Unlock Michigan reports it has over 500,000 signatures in support of revoking Gov. Whitmer's emergency powers

Gov. Gretchen Whitmer speaks in Lansing about COVID-19 in Michigan. A group says it has enough signatures on a ballot drive to revoke emergency powers by the governor.

Unlock Michigan, the group that has spent the past few months gathering signatures to support an effort to revoke Gov. Gretchen Whitmer's emergency powers, says it has collected more than the required signatures to get the issue in front of legislatures in Lansing.

Unlock Michigan announced on Wednesday that it has exceeded the goal of collecting 500,000 signatures to submit the issue to the Bureau of Elections.

We've succeeded in collecting more than a half-million signatures from Michigan voters in fewer than 80 days, an historic accomplishment at a pivotal point in Michigan's history," said Unlock Michigan co-Chair Ron Armstrong. "This initiative isn't about any one rule, or any one personality. This proposed law simply takes away the ability of a single politician to rule like a monarch for as long as they like. That's a power no politician of any party should ever have."

Unlock Michigan said it would submit the ballots to the Bureau of Elections 'soon' for review of the signatures and ensure it reaches the minimum requirement of 340,000 lawful signatures.

The Bureau of Elections will then review the signatures to ensure enough have been collected. 

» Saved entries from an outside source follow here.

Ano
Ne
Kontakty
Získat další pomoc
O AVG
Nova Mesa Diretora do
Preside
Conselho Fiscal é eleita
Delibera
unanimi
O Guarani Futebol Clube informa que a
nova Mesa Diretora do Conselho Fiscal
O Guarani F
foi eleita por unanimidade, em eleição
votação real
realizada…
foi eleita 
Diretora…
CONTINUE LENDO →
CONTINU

If at least 340,000 signatures are deemed valid by the state elections board, the GOP-controlled Legislature would likely repeal the 1945 law rather than let it go to a 2022 public vote. 

Unlock Michigan has said that the Bureau of Elections should be able to review and confirm there are enough signatures within 75 days and get the issue in front of lawmakers by December.

Whitmer has used the 1945 law as the underpinning for far-reaching orders to close businesses and schools, require masks and social distancing, and limit gathering sizes to control the virus that has contributed to 6,900 deaths across the state. 

The public supports her handling of the pandemic, according to polling, and disapproves of how Trump has managed the crisis. The two have sparred several times. At a large campaign rally outside Saginaw on Thursday, Trump told Whitmer to "open up your state" said Michigan would be better off if it had a governor "who knew what the hell she was doing" -- hours after she called him the "biggest threat" to Americans for purposely downplaying COVID-19.

Republican lawmakers initially agreed to lengthen a state of emergency through April but balked at extending the declaration again without the governor agreeing that all future stay-at-home measures would be enacted with bipartisan legislation. The Legislature sued in May, when its GOP leaders also began supporting a veto-proof initiative in case they lose in court.

Whitmer won in the Court of Claims and the Court of Appeals. The case is pending in the state Supreme Court. 

She is urging people not to sign the petition. She said it would jeopardize Michigan's progress. The state's per-capita rate of new cases over the last two weeks ranks lower than 36 states. She has let schools and many businesses reopen since the curve was flattened, subject to safety rules.

"These are authorities that we have conferred upon our chief executive in extraordinary circumstances to keep people safe," she said. "Each governor since 1945 has had these same powers, and I'm going to fight to make sure that every governor after me has these powers if, God forbid, they find themselves in a situation where they have to be used."

Information from the Associated Press was used in this report.